In this example, TCO cannot be applied to the call to g, because that would have the result that f's local variables are no longer available (having been cleaned off the stack). But the behaviour of this C code is well defined: g should be able to dereference the pointer to access the value stored in x.

That is a trivial example. But the issue doesn't only arise when pointers directly passed to a call in tail position. A pointer to a local variable of a calling function might be exposed through a less obvious route, such as a global variable or the heap. So if a pointer is taken to a local variable anywhere in the calling function, and that local variable remains in-scope at the site of a potential tail call, it might prevent TCO:

void f(void)
{
    int x = 42;

    global_var = &x;
    ...

    /* The compiler cannot perform TCO here,
     * unless it can establish that g does not
     * dereference the pointer in global_var. */
    g();
}

As the comment suggests, it's possible that the compiler can perform some analysis to establish that the called function does not in fact dereference the pointer to the local variable. But given the compilation model typically used by C compilers, it is optimistic to expect them to perform such analysis.

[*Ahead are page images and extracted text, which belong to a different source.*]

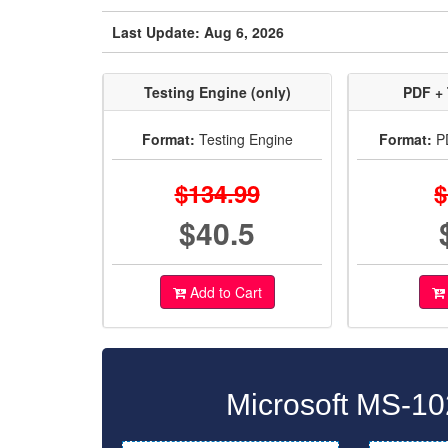
Last Update: Aug 6, 2026
Testing Engine (only)
PDF + 
Format:
Testing Engine
Format:
PD
$134.99
$
$40.5
Add to Cart
Microsoft MS-10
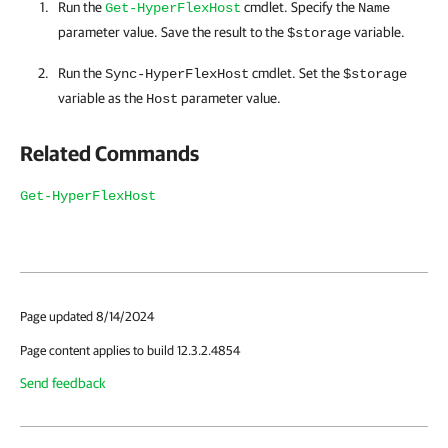
Run the
cmdlet. Specify the
Get-HyperFlexHost
Name
parameter value. Save the result to the
variable.
$storage
Run the
cmdlet. Set the
Sync-HyperFlexHost
$storage
variable as the
parameter value.
Host
Related Commands
Get-HyperFlexHost
Page updated 8/14/2024
Page content applies to build 12.3.2.4854
Send feedback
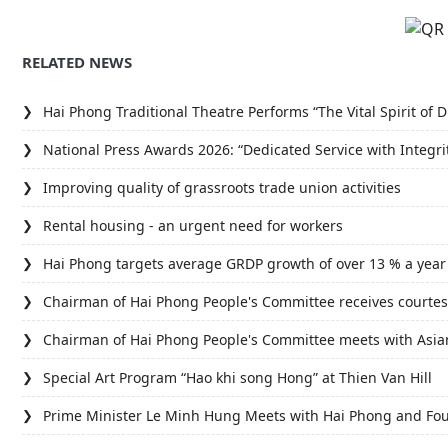
RELATED NEWS
Hai Phong Traditional Theatre Performs “The Vital Spirit o
National Press Awards 2026: “Dedicated Service with Integri
Improving quality of grassroots trade union activities
Rental housing - an urgent need for workers
Hai Phong targets average GRDP growth of over 13 % a year
Chairman of Hai Phong People's Committee receives courtes
Chairman of Hai Phong People's Committee meets with Asi
Special Art Program “Hao khi song Hong” at Thien Van Hill
Prime Minister Le Minh Hung Meets with Hai Phong and Fou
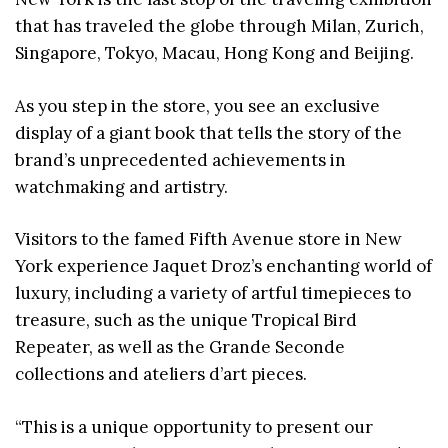
that has traveled the globe through Milan, Zurich,
Singapore, Tokyo, Macau, Hong Kong and Beijing.
As you step in the store, you see an exclusive
display of a giant book that tells the story of the
brand’s unprecedented achievements in
watchmaking and artistry.
Visitors to the famed Fifth Avenue store in New
York experience Jaquet Droz’s enchanting world of
luxury, including a variety of artful timepieces to
treasure, such as the unique Tropical Bird
Repeater, as well as the Grande Seconde
collections and ateliers d’art pieces.
“This is a unique opportunity to present our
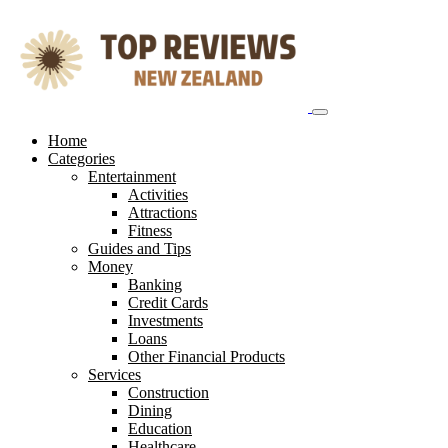
Skip
to
content
Home
Categories
Entertainment
Activities
Attractions
Fitness
Guides and Tips
Money
Banking
Credit Cards
Investments
Loans
Other Financial Products
Services
Construction
Dining
Education
Healthcare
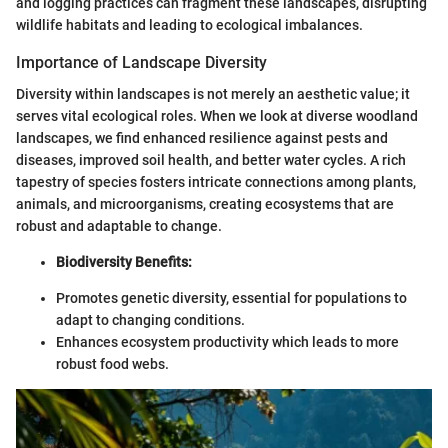
and logging practices can fragment these landscapes, disrupting
wildlife habitats and leading to ecological imbalances.
Importance of Landscape Diversity
Diversity within landscapes is not merely an aesthetic value; it
serves vital ecological roles. When we look at diverse woodland
landscapes, we find enhanced resilience against pests and
diseases, improved soil health, and better water cycles. A rich
tapestry of species fosters intricate connections among plants,
animals, and microorganisms, creating ecosystems that are
robust and adaptable to change.
Biodiversity Benefits:
Promotes genetic diversity, essential for populations to
adapt to changing conditions.
Enhances ecosystem productivity which leads to more
robust food webs.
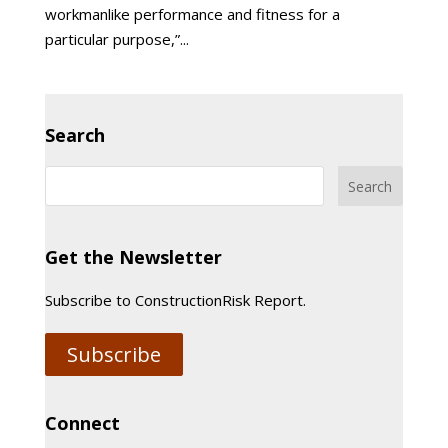
workmanlike performance and fitness for a
particular purpose,”...
Search
Get the Newsletter
Subscribe to ConstructionRisk Report.
Subscribe
Connect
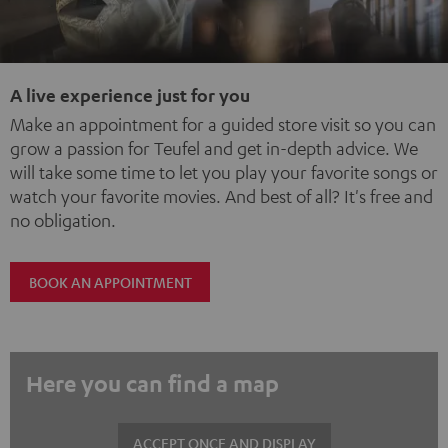
A live experience just for you
Make an appointment for a guided store visit so you can
grow a passion for Teufel and get in-depth advice. We
will take some time to let you play your favorite songs or
watch your favorite movies. And best of all? It's free and
no obligation.
BOOK AN APPOINTMENT
Here you can find a map
ACCEPT ONCE AND DISPLAY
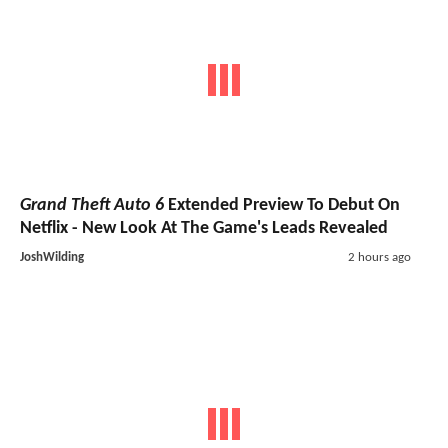
Grand Theft Auto 6
Extended Preview To Debut On
Netflix - New Look At The Game's Leads Revealed
JoshWilding
2 hours ago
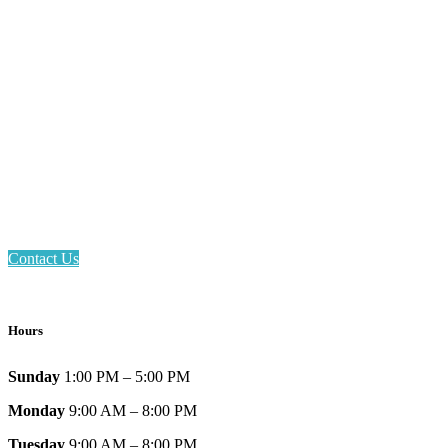
Email: askus@plainfieldlibrary.net
Phone: 317-839-6602
Address: 1120 Stafford Road
Plainfield, IN 46168
Contact Us
Hours
Sunday
1:00 PM – 5:00 PM
Monday
9:00 AM – 8:00 PM
Tuesday
9:00 AM – 8:00 PM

But perhaps there is a way to avoid this issue: If the programmer really wants the call to g to be eligible for TCO, they can make it explicit that the lifetime of x does not overlap the call by introducing a nested scope:

void f(void)
{
    {
        int x = 42;

        global_var = &x;
        ...
    }

    g();
}

Unfortunately, this does not have the desired effect for gcc (4.8.2) and clang (3.3). I have written a simple test suite to explore the TCO capabilities of gcc and clang, and it demonstrates that even with the nested scope, taking the pointer to x defeats TCO for f.

(In fact, even if the contents of the nested scope are hoisted into an inline function called from f, that is still sufficient to contaminate f and prevent TCO, in both gcc and clang.)

I'm not aware of other unrelated features of the C language that can pose an obstacle to TCO. But there are implementation issues in gcc and clang that can prevent TCO. That will be the subject of a future post.